### Vorliegender Text
>>>>>
Von SYBILLE ANDERL, Fotos von JAN ROEDER

29.09.2019 · Jedes Kind in München kennt die Ausstellungsräume des Deutschen Museums. Weit weniger bekannt ist dessen faszinierende Bibliothek.

Ü ber das Deutsche Museum kann jeder Geschichten erzählen, der in München oder in der Nähe von München aufgewachsen ist. Über die zahlreichen Räume voller Experimente und Exponate, die die Entwicklung der Technologien und die Geschichte der Wissenschaften vermitteln sollen, über Besuche mit dem vielleicht flugzeugbegeisterten Vater oder der Physikinteressierten Mutter, über das Lieblings-Ausstellungsstück aus Kindertagen. Wer später in das Museum zurückkehrt, stellt fest, dass vieles noch so ist, wie es immer war, und dass die Kinder, die auch heute noch jeden Tag zahlreich und in großen Gruppen teils gelangweilt, teils aufgeregt durch das große Gebäude schwärmen, diese Münchener Konstante auch in ihren Erinnerungen weiter in die Zukunft tragen werden.

Das Deutsche Museum in München die Nordfassade, an der Reichenbachbrücke Foto: Picture-Alliance

Das Gebäude, das gegenüber dem 1925 eröffneten Sammlungsbau den Innenhof des Museumskomplexes in Richtung Nordosten begrenzt, fällt dabei wahrscheinlich nicht vielen Besuchern ins Auge. Einen Fuß in das Gebäude gesetzt haben nur die wenigsten. Und das, obwohl dort ganz besondere Schätze lagern: Der Bau beherbergt die Bibliothek des Deutschen Museums, eine einzigartige Sammlung naturwissenschaftlicher und technischer Literatur. Als der bayerische Ingenieur Oskar von Miller in der Gründungssatzung des Museums 1903 dessen Zweck und Aufgabe definierte, legte er fest, dass die Vermittlung von Technik und Naturwissenschaft auf drei Säulen ruhen sollte: der Sammlung von Instrumenten, Apparaten und Werken der Technik, einem Archiv von Urkunden, Handschriften, Zeichnungen und Drucksachen sowie der Bibliothek, in der wissenschaftliche Arbeiten und Veröffentlichungen zu finden sein sollten. Die in der Ausstellung gemachten Erfahrungen sollten auf diese Weise durch entsprechende Lektüre unterfüttert und flankiert werden können.


„Der Gedanke war: Jeder soll dort reingehen können, ohne dass man fragt, ob er ein Handwerker oder ein Professor ist. Das war zu der Zeit sehr ungewöhnlich.“
Helmut Hilz, Bibliotheksleiter

Miller, der 1855 als Sohn einer angesehenen bayerischen Familie geboren worden war, hatte das Konzept eines technischen Museums bei Reisen nach Paris und London im Conservatoire des Arts et Métiers und dem South Kensington Museum kennengelernt. Im Mai 1903 stellte er seine Idee vor, etwas Ähnliches in München aufzubauen, wenig später, am 28. Juni 1903, erfolgte die Gründung des Deutschen Museums. Mit der Einrichtung der Bibliothek sollte nicht nur dem Bildungsstreben des Fachpublikums entsprochen werden, insbesondere sollte auch der Aufbau technischer Bildung in der breiten Bevölkerung unterstützt werden. „Der Gedanke war: Jeder soll dort reingehen können, ohne dass man fragt, ob er ein Handwerker oder ein Professor ist. Das war zu der Zeit sehr ungewöhnlich. Allgemein änderte sich dies erst nach dem Ersten Weltkrieg“, erklärt Helmut Hilz, Bibliotheksdirektor des Deutschen Museums, die Neuheit der damaligen Idee.
<<<<<
### Zu bearbeiten
A – Was sagt der Text über die Bibliothek des Deutschen Museums zu diesen Punkten?
(i) In welchem Jahr wurde der Sammlungsbau eröffnet?
(ii) In welchen beiden Einrichtungen lernte Oskar von Miller das Konzept eines technischen Museums kennen?
(iii) An welchem Tag wurde das Deutsche Museum gegründet?
B – Kopiere aus dem Text über die Bibliothek des Deutschen Museums wortgetreu den Abschnitt, dessen Anfangsworte „Ü ber das Deutsche“ enthalten und der mit „Zukunft tragen werden.“ schließt.
Die Auflistung wird für die Arbeit mit dem Text nicht gebraucht.

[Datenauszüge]
>>>>>
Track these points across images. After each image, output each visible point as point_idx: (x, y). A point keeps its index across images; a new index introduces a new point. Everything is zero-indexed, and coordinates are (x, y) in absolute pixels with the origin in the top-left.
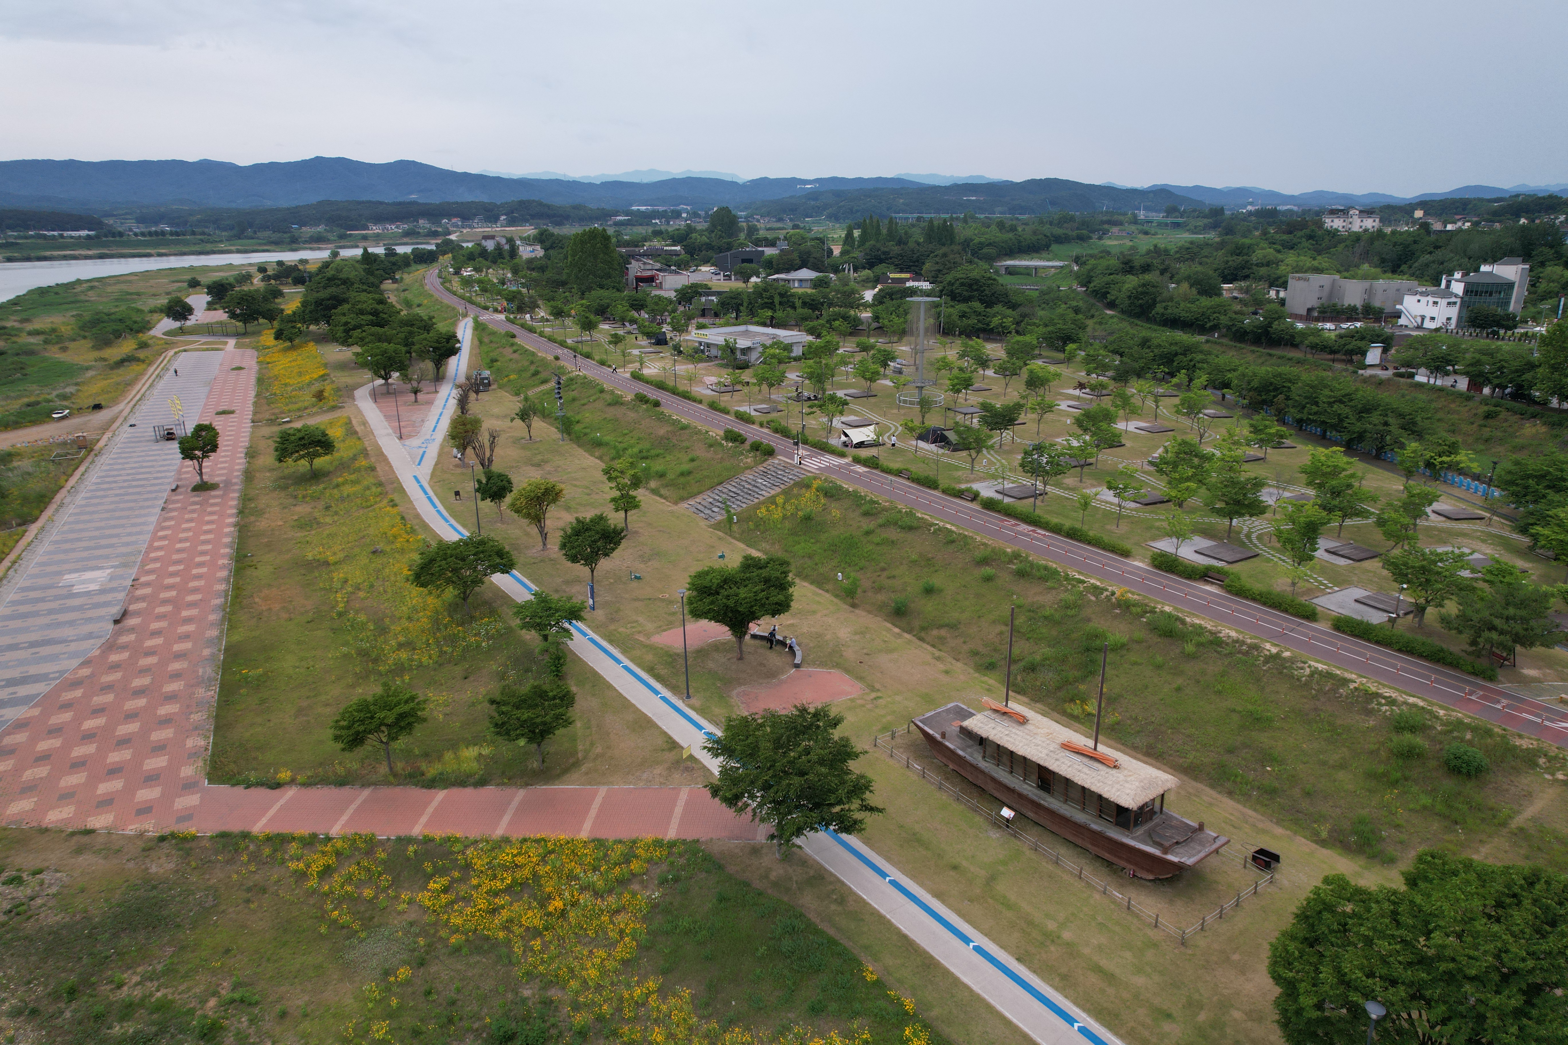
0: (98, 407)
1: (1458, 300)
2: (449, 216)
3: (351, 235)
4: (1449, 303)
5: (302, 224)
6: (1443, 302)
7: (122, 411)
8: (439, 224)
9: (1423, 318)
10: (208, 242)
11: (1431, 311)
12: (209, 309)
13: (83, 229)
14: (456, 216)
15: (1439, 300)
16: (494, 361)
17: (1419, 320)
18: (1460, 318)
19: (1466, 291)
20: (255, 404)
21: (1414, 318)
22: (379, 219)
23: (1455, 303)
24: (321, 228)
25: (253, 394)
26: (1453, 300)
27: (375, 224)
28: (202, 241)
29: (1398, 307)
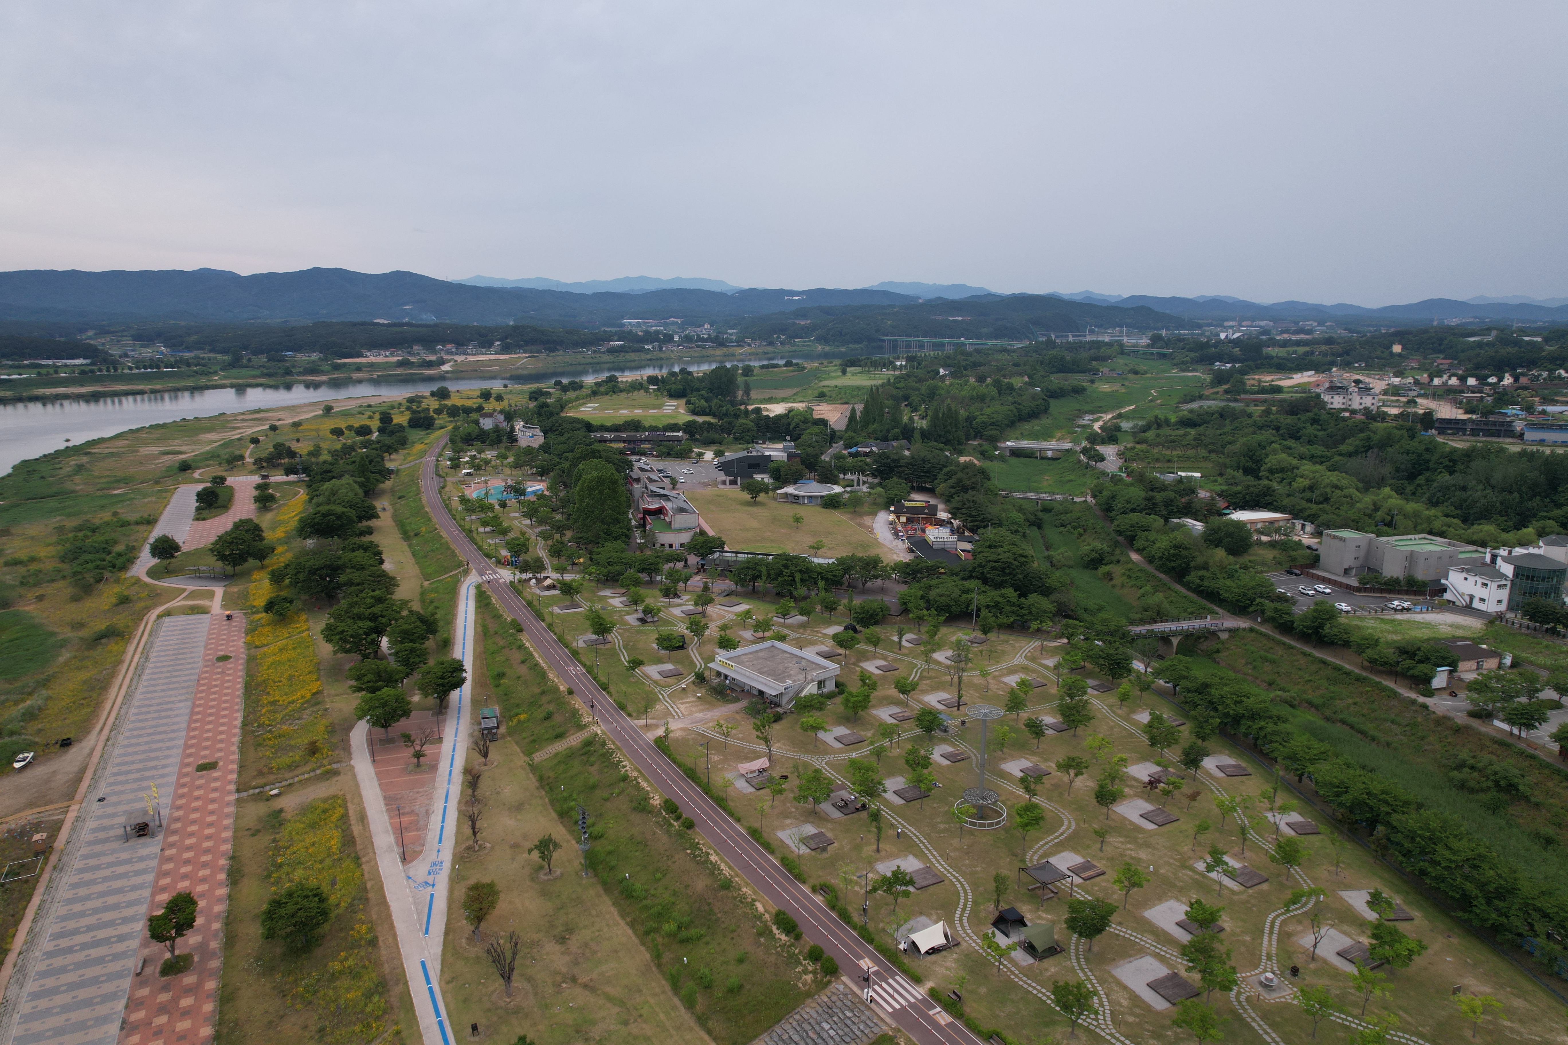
0: (66, 743)
1: (1509, 583)
2: (444, 341)
3: (345, 364)
4: (1499, 586)
5: (298, 349)
6: (1493, 586)
7: (93, 750)
8: (433, 351)
9: (1472, 597)
10: (203, 374)
11: (1479, 592)
12: (197, 519)
13: (79, 357)
14: (450, 342)
15: (1489, 583)
16: (501, 675)
17: (1468, 599)
18: (1510, 599)
19: (1516, 574)
20: (243, 744)
21: (1462, 595)
22: (376, 345)
23: (1505, 585)
24: (315, 356)
25: (239, 717)
26: (1504, 582)
27: (370, 350)
28: (196, 372)
29: (1443, 581)
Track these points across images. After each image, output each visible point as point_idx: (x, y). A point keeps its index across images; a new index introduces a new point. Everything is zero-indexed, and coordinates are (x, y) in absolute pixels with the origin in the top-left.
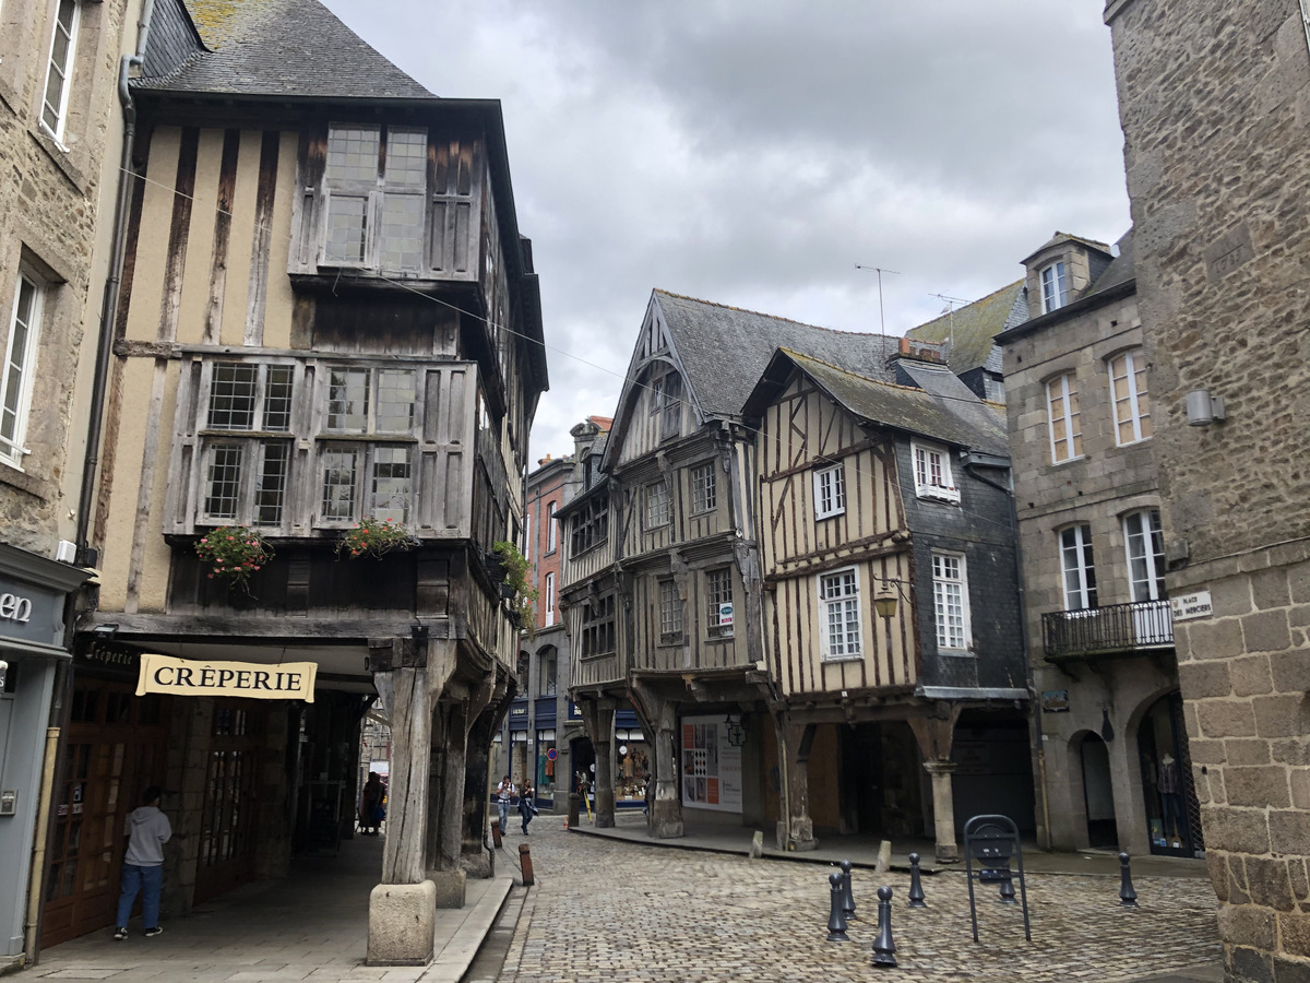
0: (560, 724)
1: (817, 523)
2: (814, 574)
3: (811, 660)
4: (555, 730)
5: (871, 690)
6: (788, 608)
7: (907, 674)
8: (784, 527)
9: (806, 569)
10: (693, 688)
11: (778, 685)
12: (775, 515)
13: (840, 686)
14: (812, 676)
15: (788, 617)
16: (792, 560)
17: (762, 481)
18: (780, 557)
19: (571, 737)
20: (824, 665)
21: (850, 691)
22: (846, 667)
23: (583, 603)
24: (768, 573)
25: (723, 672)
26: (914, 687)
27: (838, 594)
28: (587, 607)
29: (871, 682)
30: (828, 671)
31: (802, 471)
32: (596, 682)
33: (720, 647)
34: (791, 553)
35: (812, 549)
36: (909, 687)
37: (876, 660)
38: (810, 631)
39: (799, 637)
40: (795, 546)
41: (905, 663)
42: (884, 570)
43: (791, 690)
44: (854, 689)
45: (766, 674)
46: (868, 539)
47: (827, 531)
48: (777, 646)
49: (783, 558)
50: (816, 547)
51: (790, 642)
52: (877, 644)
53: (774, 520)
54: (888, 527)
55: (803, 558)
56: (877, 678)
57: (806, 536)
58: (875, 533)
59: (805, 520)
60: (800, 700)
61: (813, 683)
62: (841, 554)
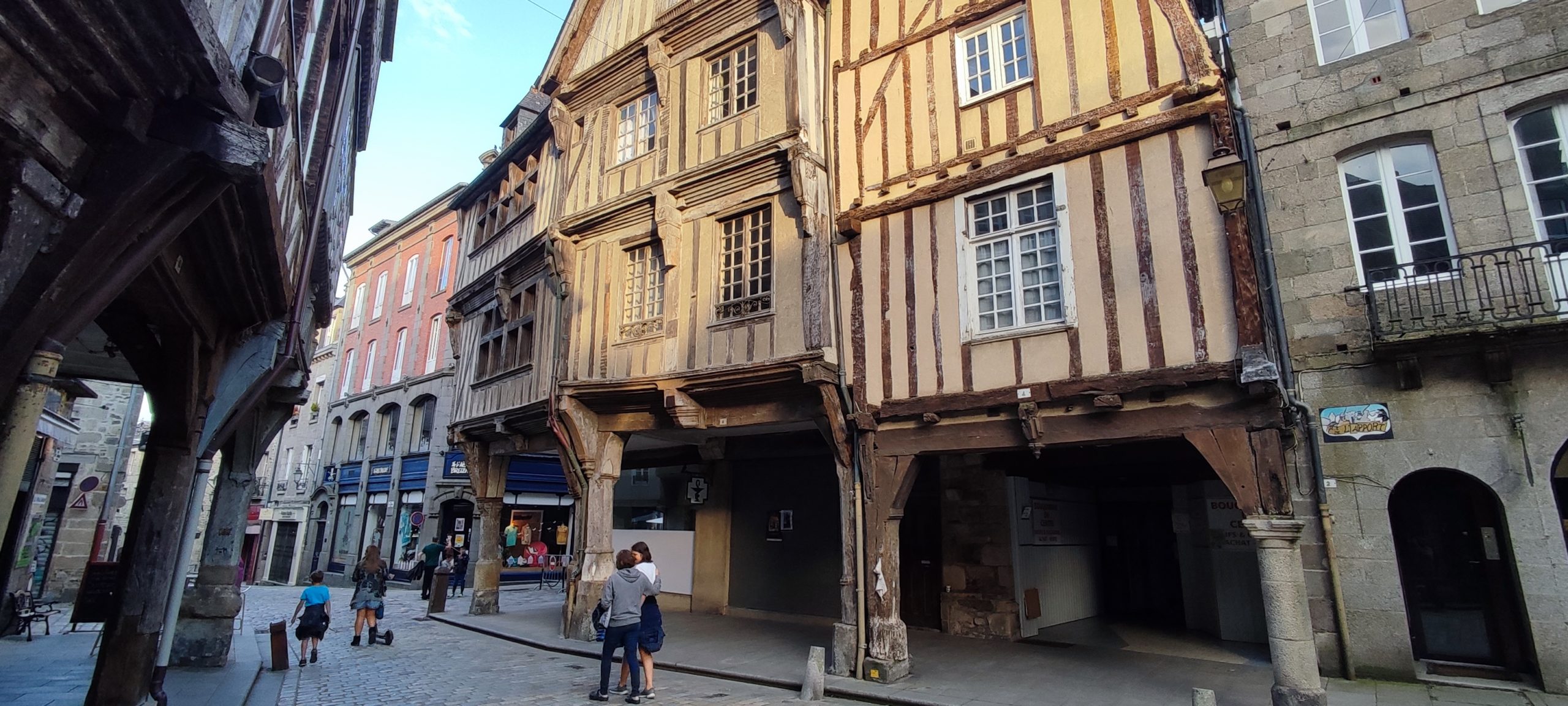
0: (430, 484)
1: (960, 110)
2: (950, 195)
3: (936, 340)
4: (423, 491)
5: (1098, 383)
6: (885, 259)
7: (1201, 344)
8: (885, 131)
9: (934, 189)
10: (678, 402)
11: (857, 389)
12: (864, 116)
13: (1010, 381)
14: (939, 368)
15: (885, 276)
16: (899, 180)
17: (838, 68)
18: (873, 176)
19: (444, 498)
20: (967, 349)
21: (1035, 388)
22: (1024, 344)
23: (484, 310)
24: (845, 207)
25: (745, 371)
26: (1237, 366)
27: (1001, 223)
28: (488, 314)
29: (1095, 365)
30: (978, 356)
31: (928, 36)
32: (494, 411)
33: (743, 331)
34: (898, 167)
35: (948, 152)
36: (1213, 368)
37: (1112, 324)
38: (936, 292)
39: (908, 306)
40: (909, 157)
41: (1195, 325)
42: (1134, 162)
43: (886, 397)
44: (1047, 384)
45: (836, 370)
46: (1094, 112)
47: (985, 119)
48: (857, 324)
49: (880, 180)
50: (960, 151)
51: (887, 314)
52: (1113, 297)
53: (863, 123)
54: (1153, 80)
55: (923, 173)
56: (1115, 360)
57: (934, 137)
58: (1113, 98)
59: (932, 111)
60: (906, 413)
61: (940, 383)
62: (1022, 150)
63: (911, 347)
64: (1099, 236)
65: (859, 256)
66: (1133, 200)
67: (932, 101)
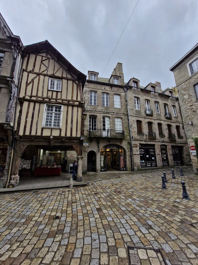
1: (48, 90)
2: (44, 103)
3: (37, 126)
5: (63, 137)
7: (77, 134)
8: (33, 87)
9: (41, 101)
11: (17, 132)
12: (29, 82)
13: (49, 135)
14: (36, 131)
15: (28, 113)
16: (34, 97)
17: (24, 70)
18: (29, 93)
20: (42, 129)
22: (53, 130)
24: (21, 97)
26: (80, 138)
27: (52, 110)
29: (63, 134)
30: (44, 130)
31: (45, 75)
34: (34, 94)
35: (45, 96)
36: (78, 137)
37: (66, 129)
38: (38, 118)
39: (32, 119)
40: (37, 93)
41: (76, 132)
42: (73, 109)
43: (23, 134)
44: (55, 136)
45: (13, 127)
46: (69, 100)
47: (52, 94)
48: (19, 119)
49: (30, 95)
50: (47, 96)
51: (27, 119)
52: (67, 126)
53: (28, 83)
54: (77, 99)
55: (40, 97)
56: (66, 134)
57: (43, 92)
58: (72, 99)
59: (43, 88)
60: (28, 138)
61: (36, 133)
62: (58, 101)
63: (31, 126)
64: (66, 117)
65: (22, 107)
66: (72, 114)
67: (43, 86)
<<<<<
### Antworten
A –
(i) 1925
(ii) Im Conservatoire des Arts et Métiers und im South Kensington Museum
(iii) Am 28. Juni 1903

B –
Ü ber das Deutsche Museum kann jeder Geschichten erzählen, der in München oder in der Nähe von München aufgewachsen ist. Über die zahlreichen Räume voller Experimente und Exponate, die die Entwicklung der Technologien und die Geschichte der Wissenschaften vermitteln sollen, über Besuche mit dem vielleicht flugzeugbegeisterten Vater oder der Physikinteressierten Mutter, über das Lieblings-Ausstellungsstück aus Kindertagen. Wer später in das Museum zurückkehrt, stellt fest, dass vieles noch so ist, wie es immer war, und dass die Kinder, die auch heute noch jeden Tag zahlreich und in großen Gruppen teils gelangweilt, teils aufgeregt durch das große Gebäude schwärmen, diese Münchener Konstante auch in ihren Erinnerungen weiter in die Zukunft tragen werden.